Seismic demand on brace-intersected beams in two-story X-braced frames

Abstract

A study on the seismic demand on braced-intersected beams in two-story X-braced frames is presented to address a major concern: whether or not the beam is likely to become inelastic during the design earthquake ground motion, and if so, how such inelastic deformation affects the seismic behavior of the frames as a whole. Typical 6- and 12-story buildings using two-story X-braced frames with strong and weak braced-intersected beams were subjected to a set of 20 earthquake ground motions, and resulting seismic responses were discussed in terms of seismic strength and deformation demands on beams and the impact of inelastic deformation in weak beams on critical components in two-story X-braced frames. In addition, the 6- and 12-story buildings with inverted V-braced frames were also studied for comparison.
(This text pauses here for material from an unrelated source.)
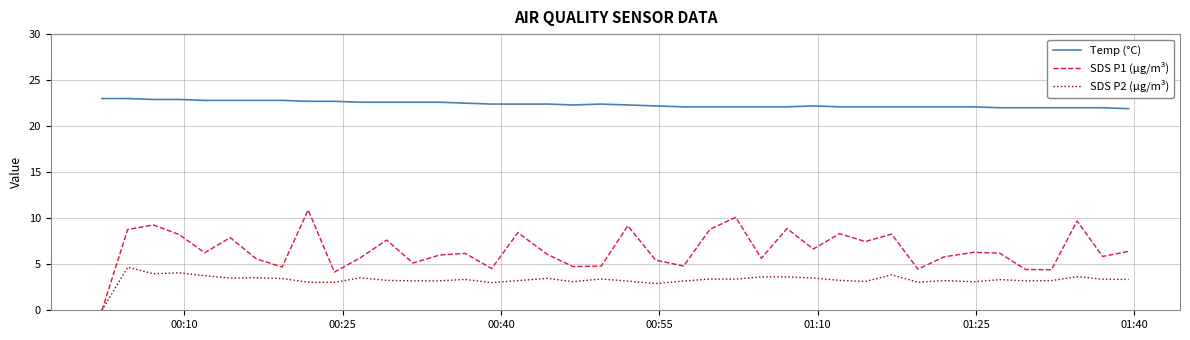

Rank the series by their maximum value, from highest to lowest.

Temp (°C), SDS P1 (µg/m³), SDS P2 (µg/m³)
The study concludes that brace-intersected beams in two-story X-braced frames designed with the minimum possible required strength permitted by the current design provisions would undergo significant vertical inelastic deformation when the frames experience the expected 0.02–0.04 story drift ratio response, and the inelastic deformation in the middle spans of brace-intersected beams substantially increases ductility demands on braces and beam-to-column connections. This study also finds that the use of story drift ratio as sole deformation response index fails to reveal actual seismic response of critical components in two-story X-braced frames when beams experience inelastic deformation within their own spans.